### EXERCISE TASK
In the lines below, swap "scientific name" for "species" and change nothing else. Leave out the pictures when you give the lines back.

──────── WORKING DATA

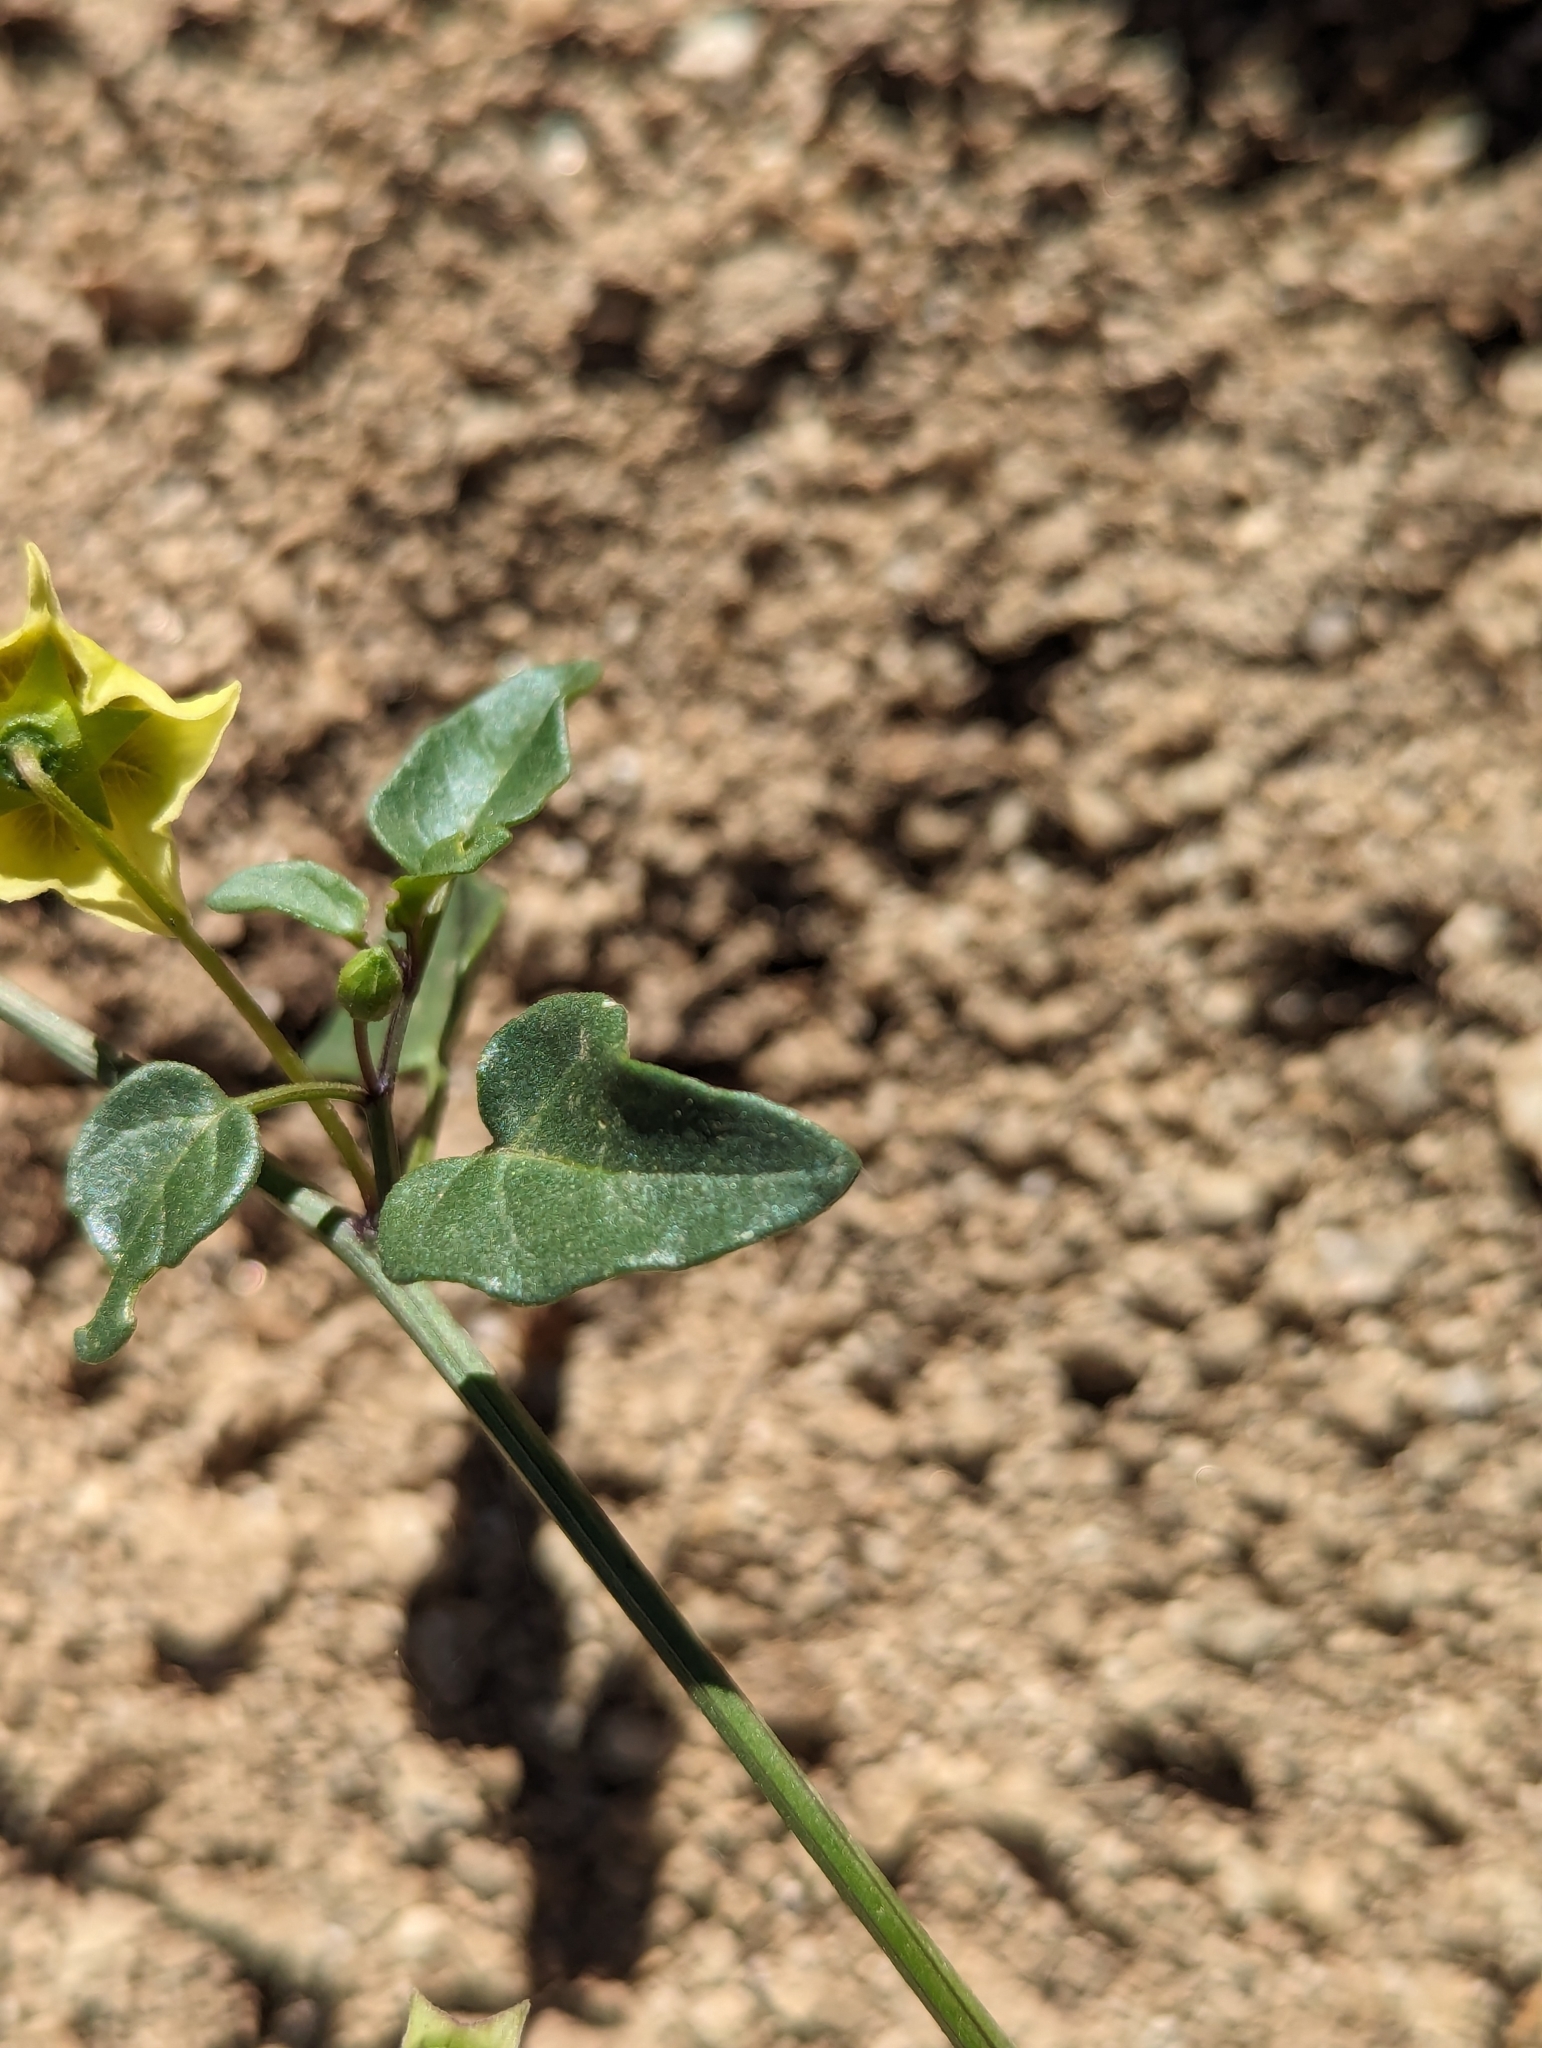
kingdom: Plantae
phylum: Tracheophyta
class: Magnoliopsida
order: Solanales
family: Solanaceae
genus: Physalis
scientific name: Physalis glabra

────────────────

### TASK ANSWER
kingdom: Plantae
phylum: Tracheophyta
class: Magnoliopsida
order: Solanales
family: Solanaceae
genus: Physalis
species: Physalis glabra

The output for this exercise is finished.